◆ **YOUR ASSIGNMENT**
Print, exactly as written, the line containing "533 168 2.24" and every line after it, ending with the final line of the data below.

START STORED DATA

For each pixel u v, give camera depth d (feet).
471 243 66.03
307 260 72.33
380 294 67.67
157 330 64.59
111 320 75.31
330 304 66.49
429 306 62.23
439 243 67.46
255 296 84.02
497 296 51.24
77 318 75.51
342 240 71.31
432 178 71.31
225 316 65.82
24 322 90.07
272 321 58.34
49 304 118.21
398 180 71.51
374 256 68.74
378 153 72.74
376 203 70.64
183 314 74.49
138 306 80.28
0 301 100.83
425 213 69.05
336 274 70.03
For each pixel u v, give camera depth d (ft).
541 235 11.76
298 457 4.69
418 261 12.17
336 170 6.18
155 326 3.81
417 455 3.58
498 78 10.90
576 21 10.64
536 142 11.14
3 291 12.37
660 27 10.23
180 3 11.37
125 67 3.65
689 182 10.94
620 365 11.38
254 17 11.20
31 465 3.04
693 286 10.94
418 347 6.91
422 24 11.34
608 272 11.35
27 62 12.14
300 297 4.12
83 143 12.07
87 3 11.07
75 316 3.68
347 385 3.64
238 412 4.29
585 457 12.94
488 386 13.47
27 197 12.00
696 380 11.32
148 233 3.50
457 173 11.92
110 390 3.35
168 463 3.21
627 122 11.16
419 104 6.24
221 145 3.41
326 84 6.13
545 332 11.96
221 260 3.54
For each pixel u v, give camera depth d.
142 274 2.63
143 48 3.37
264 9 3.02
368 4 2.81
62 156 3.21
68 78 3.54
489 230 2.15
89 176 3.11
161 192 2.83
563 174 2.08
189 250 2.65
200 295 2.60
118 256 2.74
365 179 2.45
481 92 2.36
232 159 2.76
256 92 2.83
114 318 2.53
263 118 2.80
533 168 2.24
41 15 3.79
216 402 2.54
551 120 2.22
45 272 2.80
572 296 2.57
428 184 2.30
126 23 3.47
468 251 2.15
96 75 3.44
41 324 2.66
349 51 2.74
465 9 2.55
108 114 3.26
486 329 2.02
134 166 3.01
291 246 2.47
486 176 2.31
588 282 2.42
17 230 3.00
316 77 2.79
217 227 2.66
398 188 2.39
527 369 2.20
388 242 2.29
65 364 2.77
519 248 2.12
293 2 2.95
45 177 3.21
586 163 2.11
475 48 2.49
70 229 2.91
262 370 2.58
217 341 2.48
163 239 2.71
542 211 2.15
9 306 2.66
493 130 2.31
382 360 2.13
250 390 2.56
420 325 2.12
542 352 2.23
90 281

END STORED DATA

◆ **SOLVED EXERCISE**
533 168 2.24
41 15 3.79
216 402 2.54
551 120 2.22
45 272 2.80
572 296 2.57
428 184 2.30
126 23 3.47
468 251 2.15
96 75 3.44
41 324 2.66
349 51 2.74
465 9 2.55
108 114 3.26
486 329 2.02
134 166 3.01
291 246 2.47
486 176 2.31
588 282 2.42
17 230 3.00
316 77 2.79
217 227 2.66
398 188 2.39
527 369 2.20
388 242 2.29
65 364 2.77
519 248 2.12
293 2 2.95
45 177 3.21
586 163 2.11
475 48 2.49
70 229 2.91
262 370 2.58
217 341 2.48
163 239 2.71
542 211 2.15
9 306 2.66
493 130 2.31
382 360 2.13
250 390 2.56
420 325 2.12
542 352 2.23
90 281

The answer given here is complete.